Study material:
......

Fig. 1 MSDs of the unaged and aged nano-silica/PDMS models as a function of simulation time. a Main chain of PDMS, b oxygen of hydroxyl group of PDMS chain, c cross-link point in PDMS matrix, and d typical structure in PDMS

......

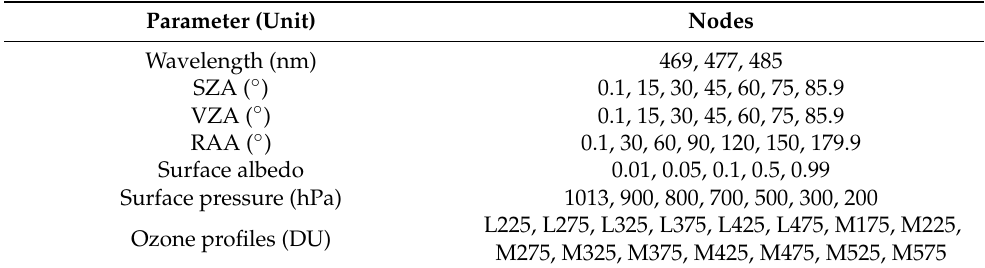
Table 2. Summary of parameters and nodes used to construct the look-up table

......

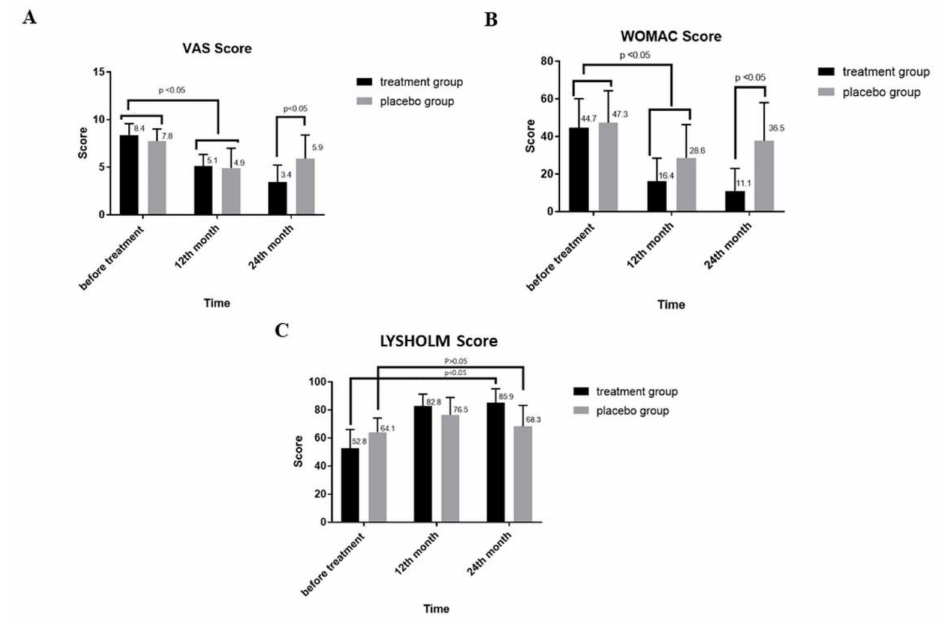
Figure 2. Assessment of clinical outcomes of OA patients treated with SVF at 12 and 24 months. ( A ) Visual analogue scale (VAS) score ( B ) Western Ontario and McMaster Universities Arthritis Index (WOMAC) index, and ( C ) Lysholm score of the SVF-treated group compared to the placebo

......

The task: Find all lines in the records that hold the word "group". Copy them.

Solution:
Fig. 1 MSDs of the unaged and aged nano-silica/PDMS models as a function of simulation time. a Main chain of PDMS, b oxygen of hydroxyl group of PDMS chain, c cross-link point in PDMS matrix, and d typical structure in PDMS
Figure 2. Assessment of clinical outcomes of OA patients treated with SVF at 12 and 24 months. ( A ) Visual analogue scale (VAS) score ( B ) Western Ontario and McMaster Universities Arthritis Index (WOMAC) index, and ( C ) Lysholm score of the SVF-treated group compared to the placebo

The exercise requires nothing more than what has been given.